HER HONOUR: These are proceedings for defamation commenced by The Registered Clubs Association of NSW against the Australian Broadcasting Corporation arising out of a number of broadcasts and online publications. The matters complained of reported an allegation made by the former Federal Labor Minister, Peter Garrett, that "Clubs New South Wales, the peak licenced clubs body that has lobbied against poker machine restrictions for more than a decade" had handed him "an envelope filled with money" at a function shortly after he was elected in 2004. The articles reported that Mr Garrett had later sought to retract the allegation, saying that the event in question occurred before the election, not after and that the envelope contained a cheque, not cash. The articles included quotes attributed to the Independent MP, Andrew Wilkie, expressing his scepticism about the retraction (implicitly endorsing the original allegation).
The plaintiff sues on a single imputation in respect of each matter complained of, being:
"That the plaintiff had attempted to bribe Mr Peter Garrett shortly after his election to Federal Parliament by handing him an envelope containing large amounts of cash."
Mr Andrew Wilkie was initially named as the second defendant but the proceedings as against him have been discontinued.
An application by the ABC for interlocutory steps (discovery and interrogatories) has thrown up an interesting question as to whether The Registered Clubs Association of NSW is an entity that can sue for defamation. Section 9(1) of the Defamation Act 2005 (NSW) provides that a corporation has no cause of action for defamation in relation to the publication of defamatory matter about the corporation unless it was an "excluded corporation" at the time of the publication.
Section 9(2) of the Act provides that a corporation is an excluded corporation if:
1. the objects for which it is formed do not include obtaining financial gain for its members or corporators, or
2. it employs fewer than 10 persons and is not related to another corporation,
3. and the corporation is not a public body.
The plaintiff claims to fall within s 9(2)(a). The statement of claim filed on 16 October 2015 alleges, in paragraph 2:
At all material times, the plaintiff was an excluded corporation under the Defamation Act 2005 (NSW) in that the objects for which it is formed do not include obtaining financial gain for its members or corporators and it is not a public body.
That allegation is not admitted by the ABC: see the defence filed 12 February 2016 at paragraph 2.
There is accordingly an issue in the proceedings as to whether the plaintiff is an "excluded corporation" within the meaning of the Defamation Act, which turns on the question whether, as at the time of publication of the matters complained of, the objects for which it is formed include obtaining financial gain for its members.
The ABC seeks orders for discovery and interrogatories directed to that issue. The plaintiff opposes the orders sought.

* **Given material**:
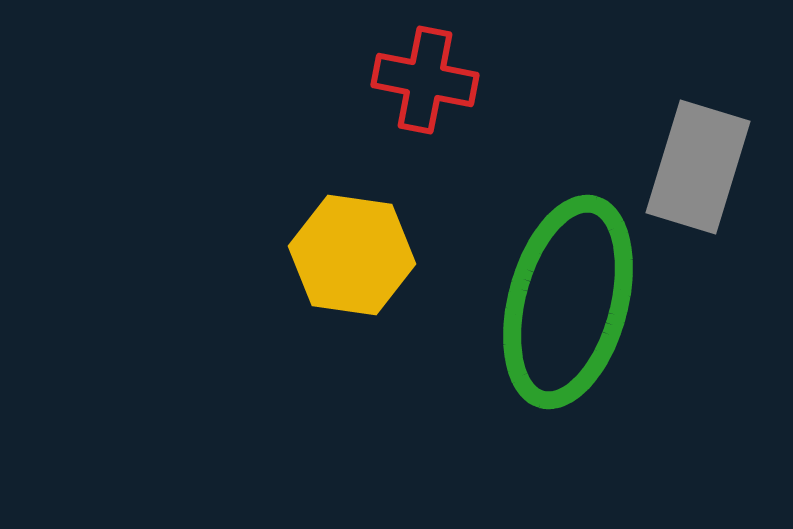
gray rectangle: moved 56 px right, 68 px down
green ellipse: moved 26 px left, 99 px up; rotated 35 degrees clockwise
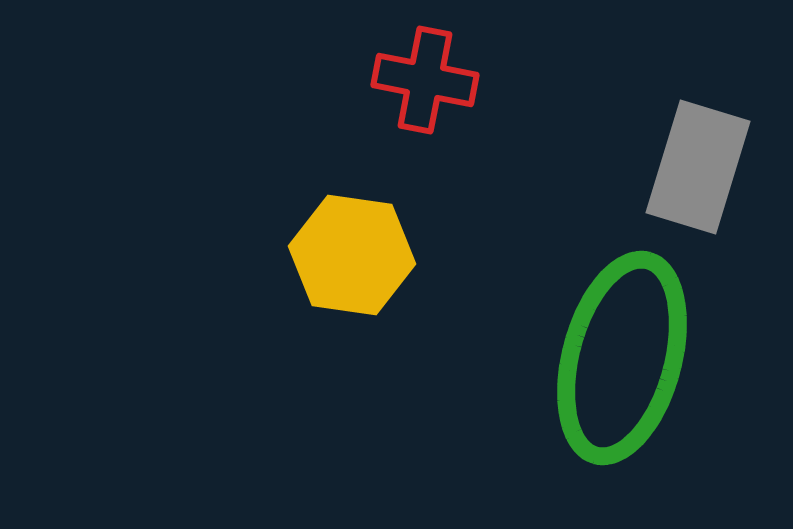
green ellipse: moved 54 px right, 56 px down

* **Exercise requirements**:
**1.** Print the passage of the defamation judgment starting at "An application by" and ending at "of the publication.", word for word.
**2.** Continue the judgment on the defamation proceedings from the point where it stops.
The material has no connection to the judgment on the defamation proceedings.

* **Exercise results**:
**1.**
An application by the ABC for interlocutory steps (discovery and interrogatories) has thrown up an interesting question as to whether The Registered Clubs Association of NSW is an entity that can sue for defamation. Section 9(1) of the Defamation Act 2005 (NSW) provides that a corporation has no cause of action for defamation in relation to the publication of defamatory matter about the corporation unless it was an "excluded corporation" at the time of the publication.

**2.**
Mr Smark SC, who appears for the plaintiff, submitted that, for the purpose of s 9 of the Defamation Act, the objects of a corporation are to be determined by reference to its constitution and not otherwise. He submitted that the focus of the inquiry is not on the entity's "trading patterns" or its activities at any time but must be confined to its stated objects. Mr Dawson, who appears for the ABC, submitted that it is permissible to go beyond a corporation's constitution in order to ascertain its objects. He further submitted that, even if the objects of a corporation are to be ascertained exclusively by reference to its constitution or other relevant corporate document, the interlocutory steps sought here are necessary to assist in determining the proper construction of that document.
The parties had different views as to the approach the Court should take in determining the application. The ABC submitted that the question as to the proper approach in determining the objects for which a corporation is formed need not be determined finally for the purpose of determining interlocutory applications; it would be enough to sustain interlocutory steps if the Court were satisfied that the approach contended for by the ABC was reasonably arguable. Mr Smark submitted that it would not be appropriate to approach the interlocutory applications on that basis. He submitted that the competing positions of the parties raised a stark question which the Court must determine in order to assess whether the interlocutory steps sought by the ABC are "necessary", as required by the Defamation List Practice Note SC CL 4, clause 17 and, in the case of the proposed interrogatories, under r 22.1 of the UCPR.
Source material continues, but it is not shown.